Fig. 20.1
Transverse ultrasound image of the right lobe demonstrates a thin-walled anechoic structure with posterior acoustic enhancement in the thyroid gland. This is a simple benign cyst
Fig. 20.2
Transverse ultrasound image of the right lobe of the thyroid demonstrating a mixed solid and cystic nodule. Targeted FNA of the solid portion of the lesion revealed papillary thyroid carcinoma
Fig. 20.3
a Transverse thyroid ultrasound image reveals microcalcifications (arrow) within a solid nodule in the left lobe of the thyroid. Fine needle aspiration of the lesion was significant for papillary thyroid carcinoma. b Transverse image of lymph node in the right neck adjacent to the carotid artery in the same patient. Note the similar sonographic appearance to the primary thyroid lesion (arrow)
Fig. 20.4
Coarse calcifications within a right thyroid nodule. Note the posterior shadowing from the calcifications (arrow). FNA revealed papillary cancer
Fig. 20.5
a Transverse ultrasound images of the thyroid in a 10-year-old female. A dominant nodule path proven to be papillary thyroid carcinoma is noted within the right lobe of the thyroid. b Color Doppler demonstrates hypervascularity of the lesion
Based on the SRU consensus statement, fine needle aspiration (FNA) is suggested for a thyroid nodule of 1.0 cm or larger if microcalfcifications are present, 1.5 cm or larger if the nodule is solid with coarse calcifications, 2 cm with mixed solid and cystic components, or nodules that have substantial growth over an interval period [6]. As reflected in the SRU guidelines, ultrasound characteristics are more important than size when determining whether a nodule should be sampled.
The cytopathology result of the FNA determines whether observation, repeat FNA, or surgery should be performed. With respect to the cytopathology result, the Bethesda Classification System for Reporting Thyroid Cytopathology allows for standardization which in turn dictates management [7]. Every FNA report groups the cytopathology into six distinct categories. Each category has an associated risk for malignancy and a recommended management scheme (Table 20.1).
Table 20.1
The Bethesda classification system for thyroid malignancy
Classification | Risk of malignancy (%) | Management |
---|---|---|
Nondiagnostic | 1–4 | Repeat FNA |
Benign | <5 | Follow up ultrasound in 6–18 months |
Follicular lesion of uncertain significance | 5–15 | Follow up ultrasound +/− repeat FNA in 3–6 months |
Follicular neoplasm, Hürthle cell neoplasm | 20–30 | Surgical lobectomy |
Suspicious for papillary thyroid cancer | 60–75 | Thyroid lobectomy/total thyroidectomy |
Papillary thyroid cancer | 98 | Total thyroidectomy |
FNA in children presents a unique challenge as opposed to adults. While most adults can lie still for an FNA , children may require local anesthesia, intravenous conscious sedation, or even general anesthesia. Anesthesia does carry inherent risks and every case should undergo an appropriate risk/benefit analysis. However, it is best to err on the side of increased patient comfort and hence decreased patient motion as adjacent structures can be inadvertently damaged even with a small-gauge needle.

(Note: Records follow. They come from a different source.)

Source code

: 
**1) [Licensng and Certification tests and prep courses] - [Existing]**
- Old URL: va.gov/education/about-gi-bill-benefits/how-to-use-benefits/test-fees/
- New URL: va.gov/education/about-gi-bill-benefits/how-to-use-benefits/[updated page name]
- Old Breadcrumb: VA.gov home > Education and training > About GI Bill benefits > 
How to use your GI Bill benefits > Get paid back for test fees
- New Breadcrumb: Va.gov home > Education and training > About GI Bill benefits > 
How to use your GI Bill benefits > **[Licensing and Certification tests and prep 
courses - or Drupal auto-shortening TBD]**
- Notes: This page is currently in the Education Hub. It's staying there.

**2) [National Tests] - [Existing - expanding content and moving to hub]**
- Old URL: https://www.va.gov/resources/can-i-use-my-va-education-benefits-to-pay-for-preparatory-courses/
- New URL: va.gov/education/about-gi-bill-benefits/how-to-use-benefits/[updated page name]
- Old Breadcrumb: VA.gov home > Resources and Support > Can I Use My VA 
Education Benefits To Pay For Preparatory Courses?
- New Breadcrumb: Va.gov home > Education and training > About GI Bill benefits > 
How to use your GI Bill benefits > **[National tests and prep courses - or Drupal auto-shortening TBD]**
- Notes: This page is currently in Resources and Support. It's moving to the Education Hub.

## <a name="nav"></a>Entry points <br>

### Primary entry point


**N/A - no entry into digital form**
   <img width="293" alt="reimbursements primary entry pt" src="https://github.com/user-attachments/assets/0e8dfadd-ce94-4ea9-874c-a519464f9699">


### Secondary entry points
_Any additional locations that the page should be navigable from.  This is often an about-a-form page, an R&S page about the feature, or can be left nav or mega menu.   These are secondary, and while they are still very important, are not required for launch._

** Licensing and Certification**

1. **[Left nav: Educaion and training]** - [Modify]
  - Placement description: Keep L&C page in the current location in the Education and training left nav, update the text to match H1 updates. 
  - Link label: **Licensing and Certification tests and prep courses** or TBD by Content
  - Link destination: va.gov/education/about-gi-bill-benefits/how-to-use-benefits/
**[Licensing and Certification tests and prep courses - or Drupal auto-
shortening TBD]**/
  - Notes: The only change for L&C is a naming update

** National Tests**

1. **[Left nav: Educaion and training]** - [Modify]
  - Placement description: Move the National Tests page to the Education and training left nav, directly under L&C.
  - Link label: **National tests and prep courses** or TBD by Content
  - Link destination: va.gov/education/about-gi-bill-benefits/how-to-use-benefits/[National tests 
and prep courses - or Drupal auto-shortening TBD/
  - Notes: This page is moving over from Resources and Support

Some practitioners perform FNA of thyroid without ultrasound. Although ultrasound guidance may add slightly to the cost and length of the procedure, it is felt to provide more accurate diagnostic information. This is particularly true when nodules cannot be palpated, when there is some alteration in anatomy, and when a specific thyroid nodule needs to be sampled in the setting of multiple nodules. Additionally, ultrasound allows for targeting of the solid components of a lesion that has mixed solid and cystic characteristics and allows for the visualization of larger vasculature that should be avoided.
Pre-procedural Management
The most important aspect of pre-procedural management is confirming that there is a documented indication for the biopsy. All prior imaging studies should be reviewed. Most practitioners agree that anticoagulants, including antiplatelet agents, should be held for 4–7 days prior to the FNA procedure. In some instances, antiplatelet agents may be difficult to hold. Thyroid lesions can still be safely biopsied in this clinical setting as long as the procedure is meticulously performed. Informed consent with documentation of the risks of the procedure should be obtained from the patient or legal guardian. It is also prudent to discuss each case individually with the anesthesia provider to determine whether local anesthetic alone, intravenous sedation, or general endotracheal anesthesia will be required. If the institution has the capability, having an on-site cytopathologist during the procedure can eliminate unnecessary needle passes through the thyroid lesion and limit the amount of nondiagnostic biopsies.